Had such a man been born in 1771 rather than 1971, however, he would surely not have lived in obscurity. (Napoleon was born in 1769).

The Musk family was not wealthy. His grandfather on his mother’s side was a Canadian chiropractor and amateur aviator whose ultra-conservative views led him to emigrate to South Africa, apparently because of, rather than despite, the apartheid system.

Musk’s paternal grandfather was a burnt-out World War II cryptographer.

His parents, Errol and Maye, split up when he was eight.

Isaacson presents his father as a sadistic, mendacious, philandering and occasionally violent monster, from whom Musk either inherited or learned a dark ‘demon mode’ – the destructive side of his nature that manifests itself at irregular intervals. (Errol disputes this description and says he loves his children).

When an 18-year-old Musk set off for Canada to study, his parents each gave him $2,000. ‘You’ll be back in a few months,’ his father is said to have told him. ‘You’ll never be successful.’

That must rank as one of the worst predictions in human history.

Musk’s success has been staggering. That he is worth some $268 billion is not really the point. What’s more compelling is the scale of his ultimate ambition: to make humanity a ‘spacefaring civilization’, capable of colonizing other planets.

Musk, now 52, tells Isaacson that he ‘could have made a lot of money’ had he not built SpaceX’s biggest rocket, the Starship. ‘But I could not [then] have made life multiplanetary.’

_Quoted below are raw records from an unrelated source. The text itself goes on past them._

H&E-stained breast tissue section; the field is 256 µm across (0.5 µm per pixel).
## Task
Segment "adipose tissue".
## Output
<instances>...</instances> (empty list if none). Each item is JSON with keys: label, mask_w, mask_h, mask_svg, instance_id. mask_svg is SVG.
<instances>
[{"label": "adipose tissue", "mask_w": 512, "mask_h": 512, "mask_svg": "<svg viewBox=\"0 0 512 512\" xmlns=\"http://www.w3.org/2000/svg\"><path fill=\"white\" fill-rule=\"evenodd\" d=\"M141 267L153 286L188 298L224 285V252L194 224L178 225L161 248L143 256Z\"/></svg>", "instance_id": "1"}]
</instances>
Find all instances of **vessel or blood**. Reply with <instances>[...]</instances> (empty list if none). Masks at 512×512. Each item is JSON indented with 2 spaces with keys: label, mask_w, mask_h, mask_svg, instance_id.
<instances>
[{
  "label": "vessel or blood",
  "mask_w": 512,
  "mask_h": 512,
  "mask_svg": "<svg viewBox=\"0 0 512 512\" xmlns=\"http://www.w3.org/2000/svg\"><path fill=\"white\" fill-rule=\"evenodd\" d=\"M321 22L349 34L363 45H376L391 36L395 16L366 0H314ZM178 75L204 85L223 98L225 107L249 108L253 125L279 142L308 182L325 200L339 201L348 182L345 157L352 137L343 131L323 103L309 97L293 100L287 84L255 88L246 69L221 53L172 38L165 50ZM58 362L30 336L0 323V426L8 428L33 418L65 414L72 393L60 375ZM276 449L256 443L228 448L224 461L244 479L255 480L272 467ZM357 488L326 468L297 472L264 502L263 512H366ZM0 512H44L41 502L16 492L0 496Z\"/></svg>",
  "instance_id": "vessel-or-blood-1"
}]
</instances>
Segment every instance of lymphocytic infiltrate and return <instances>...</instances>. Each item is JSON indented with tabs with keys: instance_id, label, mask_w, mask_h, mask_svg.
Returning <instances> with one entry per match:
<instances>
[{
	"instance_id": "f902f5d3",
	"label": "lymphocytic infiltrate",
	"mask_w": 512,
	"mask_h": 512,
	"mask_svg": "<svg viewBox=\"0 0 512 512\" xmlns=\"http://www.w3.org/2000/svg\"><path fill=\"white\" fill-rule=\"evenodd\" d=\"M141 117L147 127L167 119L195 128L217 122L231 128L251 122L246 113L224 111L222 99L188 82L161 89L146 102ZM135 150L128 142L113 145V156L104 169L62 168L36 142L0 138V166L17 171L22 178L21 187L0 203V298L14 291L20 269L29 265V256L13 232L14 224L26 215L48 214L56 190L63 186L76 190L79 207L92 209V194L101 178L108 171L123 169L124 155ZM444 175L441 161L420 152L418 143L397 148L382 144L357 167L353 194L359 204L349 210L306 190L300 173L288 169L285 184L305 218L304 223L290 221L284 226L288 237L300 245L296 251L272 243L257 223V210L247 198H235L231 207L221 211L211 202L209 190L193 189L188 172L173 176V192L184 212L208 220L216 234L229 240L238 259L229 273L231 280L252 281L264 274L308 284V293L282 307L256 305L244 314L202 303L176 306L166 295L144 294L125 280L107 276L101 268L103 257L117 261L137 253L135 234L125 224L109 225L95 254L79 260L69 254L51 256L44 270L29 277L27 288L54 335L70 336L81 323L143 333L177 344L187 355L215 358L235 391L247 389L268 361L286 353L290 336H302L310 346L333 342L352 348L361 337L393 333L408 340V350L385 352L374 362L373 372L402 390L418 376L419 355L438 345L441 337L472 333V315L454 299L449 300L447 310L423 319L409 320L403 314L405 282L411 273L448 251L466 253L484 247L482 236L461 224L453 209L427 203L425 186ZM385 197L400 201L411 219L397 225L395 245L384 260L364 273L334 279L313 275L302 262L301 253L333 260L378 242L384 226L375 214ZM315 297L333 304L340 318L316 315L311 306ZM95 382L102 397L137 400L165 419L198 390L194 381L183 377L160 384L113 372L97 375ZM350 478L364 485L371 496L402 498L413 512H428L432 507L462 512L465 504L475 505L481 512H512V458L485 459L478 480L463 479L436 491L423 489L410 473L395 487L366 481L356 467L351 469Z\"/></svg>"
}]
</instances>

Like the French Emperor, Musk throughout his life has evinced a warlike spirit.

He grew up in a violent society (late-apartheid South Africa) and has long enjoyed playing battle-simulating computer games. At 13 he was already good enough at coding to create his own, named Blastar. ‘I am wired for war,’ he told a student friend.

Unlike many billionaires, Musk can be self-aware – sometimes.

‘What matters to me is winning, and not in a small way,’ he wrote in an email in 1999. ‘God knows why … it’s probably rooted in some very disturbing psychoanalytical black hole or neural short circuit.’

This appetite for victory is inseparable from a voracious appetite for risk.